LPO is trained on historical shopper behavior and produces precomputed ranking scores that are stored in the Coveo index. No real-time model inference occurs at query time, which ensures predictable performance and low latency.

What LPO learns from

LPO is trained using behavioral data collected as shoppers browse PLPs. For each shopper session on a PLP, LPO constructs a judgment list, a training record that orders products based on observed interactions and implicit preferences. It ranks products using the following preference grades:

Behavioral signal Preference grade [1]

Purchase

Highest

Add to cart

High

Click

Moderate

No interaction (product was displayed but the shopper didn’t engage with it)

Lowest

Each judgment list captures one shopper’s behavior during a single session on a PLP. Because different shoppers interact with different products, the same PLP produces many different judgment lists over time. LPO combines these observations to determine which products most shoppers tend to prefer, even when individual shoppers disagree.

1. Grades are additive: if a shopper clicks, adds to cart, and purchases the same product in one session, all three grades contribute to that product’s ranking.

LPO adapts its ranking strategy depending on how much behavioral data is available for a given PLP:

  • Popular PLPs: For the most popular PLPs (ranked by interaction volume), LPO learns a dedicated, PLP-specific ranking for each product. These rankings are trained using historical shopper behavior specific to that PLP, allowing the model to capture context-specific preferences.

  • Low-traffic PLPs: For PLPs that don’t receive enough interactions, LPO learns a shared ranking signal by aggregating shopper behavior across low-traffic PLPs. Products on these PLPs are still ranked, but using aggregated behavioral signals instead of context-specific ones.

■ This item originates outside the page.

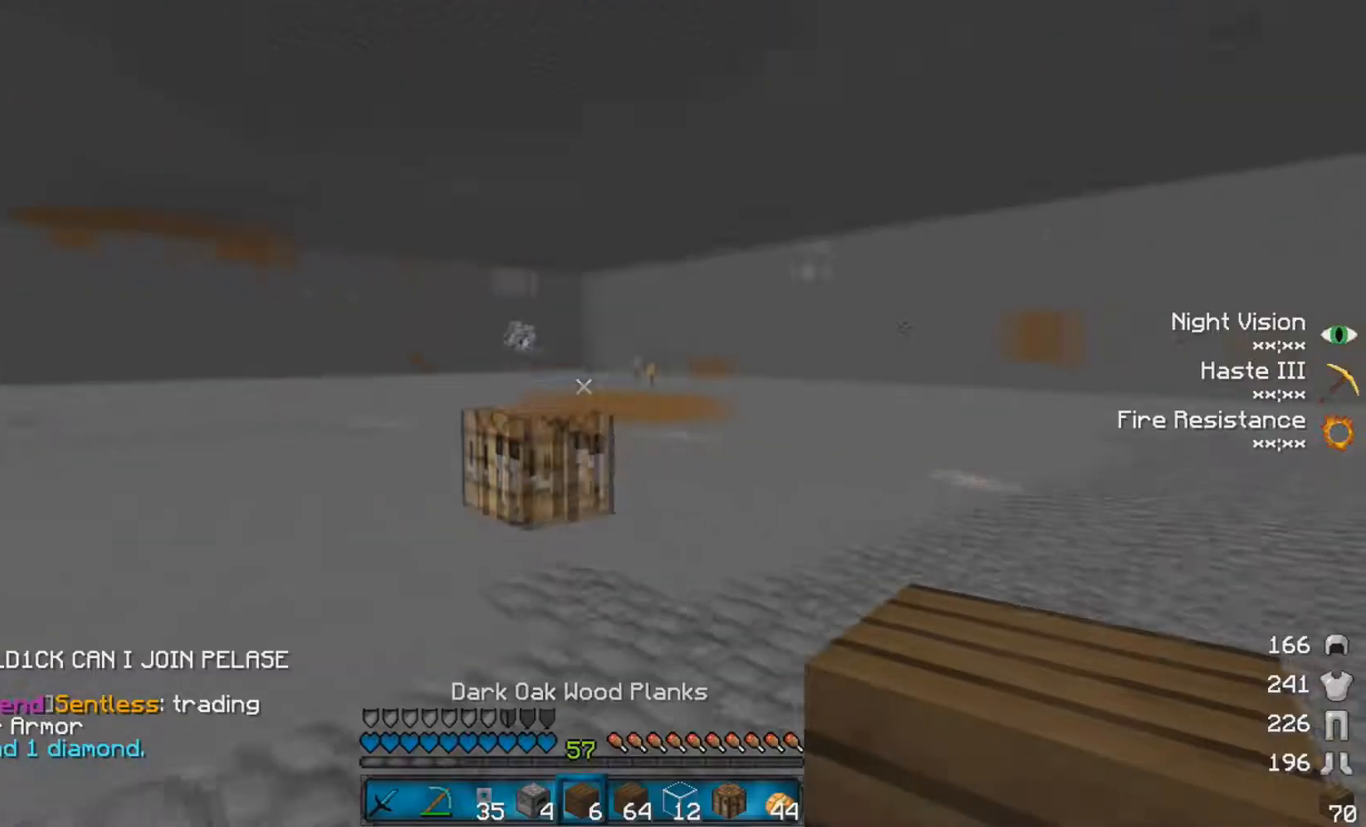
Gameplay with keyboard and mouse; each line is a JSON object with the keys and mouse buttons held at the frame after it. "events" lists presses ("down") and releases ("up") of "a", "d", "s", "space", "w", "mouse_left" and "mouse_right" between this image and that frame as [ms after this image, input, new state], when the widget could be followed in between. "mouse_left", "mouse_right" = the "left", "right" buttons of the "mouse" list. No other keys are recorded. Fast repeated clicks can show as one long hold. Mouse movement is not recorded.
{"keys": [], "mouse": [], "events": [[17, "w", "down"], [417, "mouse_left", "down"], [417, "w", "up"], [467, "mouse_left", "up"]]}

How ranking scores are stored and served

Once training is complete, LPO writes precomputed ranking scores into the Coveo index as fields. Each product’s stored scores include PLP-specific values for popular PLPs and a global default value for all other PLPs.

When a shopper browses a PLP:

  1. A listing query is sent to the Coveo index.

  2. The system identifies the PLP and selects the appropriate precomputed score field (PLP-specific or global default).

  3. A ranking function retrieves the relevant score for each product and combines it with the default index score. Merchandising rules (boosting, burying, pinning, exclusions) are then applied on top of the combined index and LPO scores to produce the final product ordering.

  4. The ranked results are returned to the shopper.

LPO models update automatically every 24 hours, incorporating recent shopper interactions into the ranking.

How to interpret LPO scoring

LPO assigns a ranking score to each product for a given PLP. Products are sorted by this score in descending order to determine the final ranking.

Keep the following in mind when interpreting LPO scores:

  • The score is for ordering, not measurement: An LPO score isn’t meant to be read as a standalone measure such as a "probability of purchase". The score only exists to produce a relative ordering of products. Don’t interpret score gaps as business impact. A higher score means the product is ranked ahead of another product in that PLP context, but the size of the gap isn’t meaningful on its own.

  • Ranking is contextual: The same product can receive different scores on different PLPs. LPO evaluates how shoppers interact with products within the specific context of each listing page, so a product that ranks well on one PLP can rank differently on another.

  • Ranking is relative, not a property of the product: A product’s position is determined by how its signals compare to every other product on the same PLP. Change the product assortment on a PLP, and the rankings change, even if the products themselves haven’t changed at all.